In the 1990s, there wasn’t a single cruise departing Galveston. Today, four different lines call the port home. And by the end of 2014 the Bayport Terminal in Houston will become home to another two lines.

Even with that boom in business, the Galveston and Houston cruise scene is likely to continue growing for years to come. In fact, it’s a wonder it took this long for the area to become a cruise haven.

The Houston metropolitan area is home to roughly six million people. Add in everyone within a five-hour drive (about the point where people consider flying instead of driving), and you have an audience of more than 20 million people. Don’t forget that more people are moving to the area every day. That’s an enormous market to tap.

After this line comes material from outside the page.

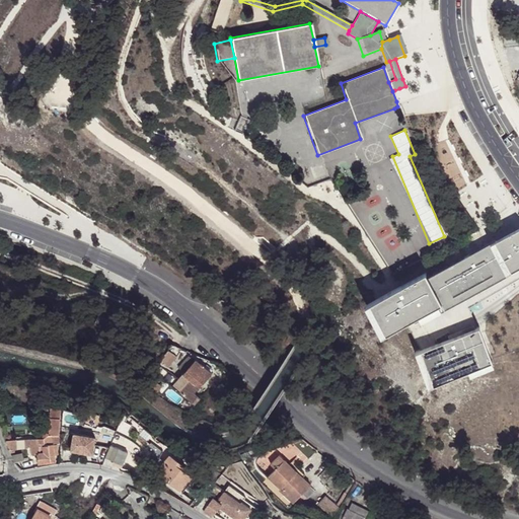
[(518,226),(491,242),(509,272),(518,265),(518,226)]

Combine that with the rise in airport hassles — rising airfares, intrusive pat-downs, baggage fees, and lengthy delays — and it’s easy to see why more pleasure travelers are opting to take a cruise instead of dealing airports. And that trend is likely to only become stronger.

Meanwhile, America’s population continues to age. Cruise ships offer a perfect vacation for older travelers. The ability to see different cities and countries on a single trip, without having to pack, change hotels, or take even more flights, can’t be understated for aging travelers. That’s likely to lead to even more of them cruising instead of more traditional vacations.

And the Houston/Galveston area is well-placed to meet that rise in demand. With the addition of the Bayport Cruise Terminal, the region now has two ports within an easy drive of Houston to accommodate oceanliners. While the Port of Galveston has two spaces to berth a ship, compared to Bayport’s one,  both ports have plenty of room to expand if needed.

Finally, port expansion isn’t even needed yet, so it doesn’t even pose a problem. If cruise lines wanted to expand their offerings, they could do so easily given the current schedule.

Only Carnival offers year-round sailings from Galveston right now. All the other lines only offer only seasonal sailings — leaving during the summer months before returning for the fall. Adding more departures during the summer could double the number of cruises from the area, without breaking a sweat.

There’s no guarantee that the industry will continue booming in Galveston/Houston. That said, all signs point toward growth for years to come.